Expressing his commitment to a “free and open Internet,” President Obama on Friday said he was confident the Federal Communication Commission would find a way to get past a court ruling that struck down net neutrality rules.
“We live under a system when a court rules we have to respect that ruling initially, but the FCC, I know, and [FCC commissioner] Tom Wheeler are looking at all the options at their disposal,” Mr. Obama said in an online discussion, facilitated by Google, with Americans across the U.S.
While the FCC is independent of the administration, Mr. Obama said he’s confident Wheeler supports net neutrality. He added, “You can feel confident this administration will continue to support that.”
Earlier this month, a federal appeals court struck down an FCC rule intended to ensure net neutrality. Net neutrality refers to the idea that broadband providers must treat all Internet traffic equally -- in other words, providers like Verizon or AT&T shouldn’t be able to give preferential treatment or faster access to some websites (like Facebook or Google) over other websites.

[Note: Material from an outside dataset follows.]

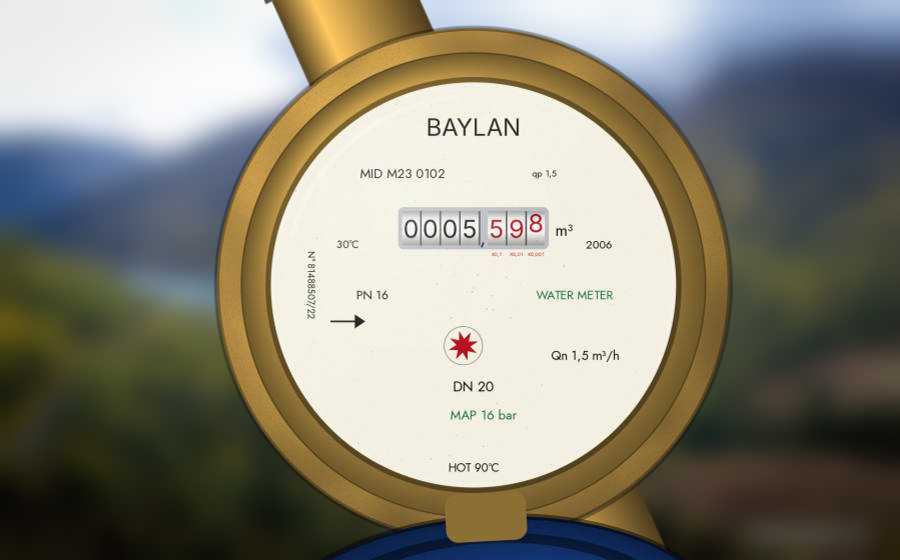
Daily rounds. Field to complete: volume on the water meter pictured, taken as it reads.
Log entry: 5.598 m³
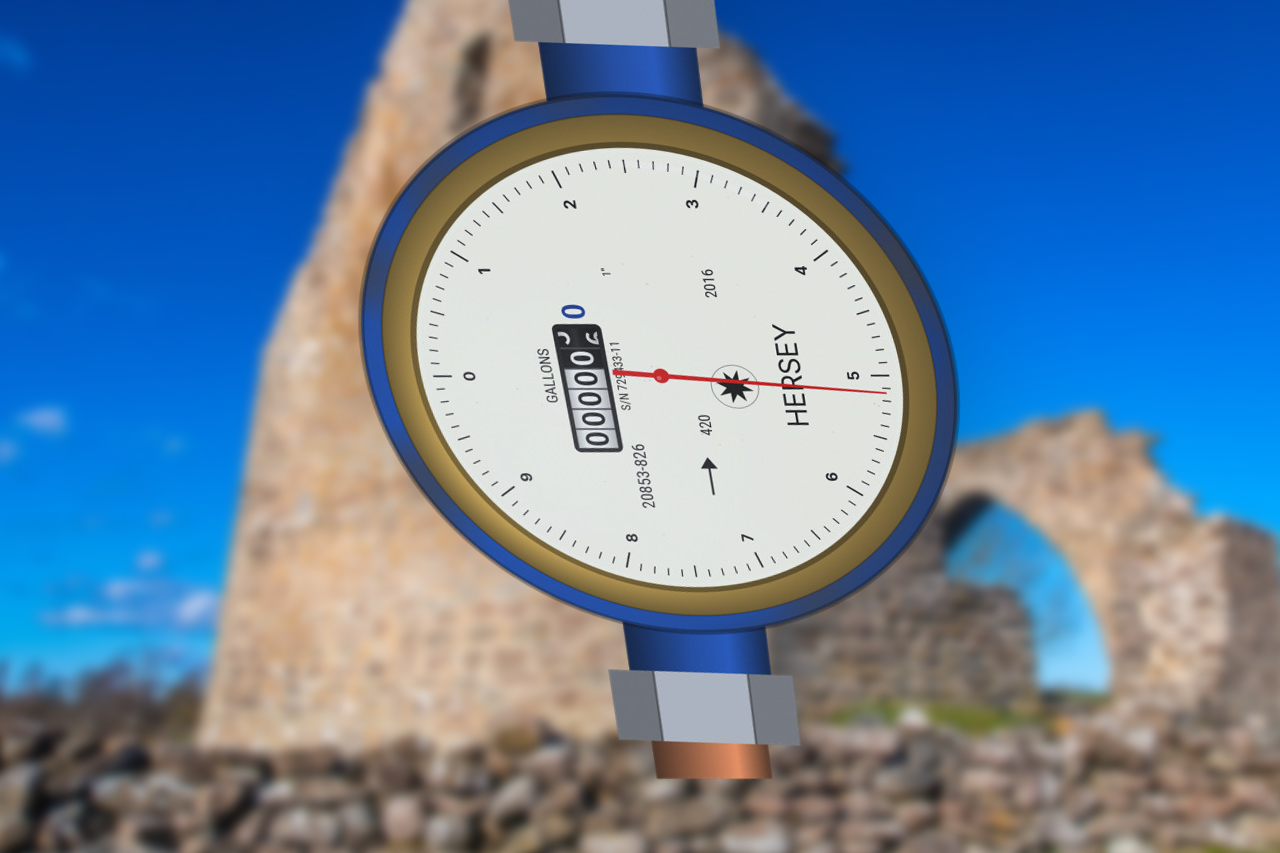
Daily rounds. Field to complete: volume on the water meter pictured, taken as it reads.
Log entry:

The court did find that the FCC has "general authority" to regulate telecommunications. However, it argued that the FCC itself classified broadband providers in a way that exempted them from this type of regulation.
“The question now is how do they use that authority,” Mr. Obama said.
The president said that net neutrality is “something I’ve cared deeply about ever since I ran for office in part because my own campaign was empowered by a free and open Internet and the ability for citizens all across this country to engage.”
He added, “A lot of that couldn't have been done if there were commercial barriers and roadblocks.”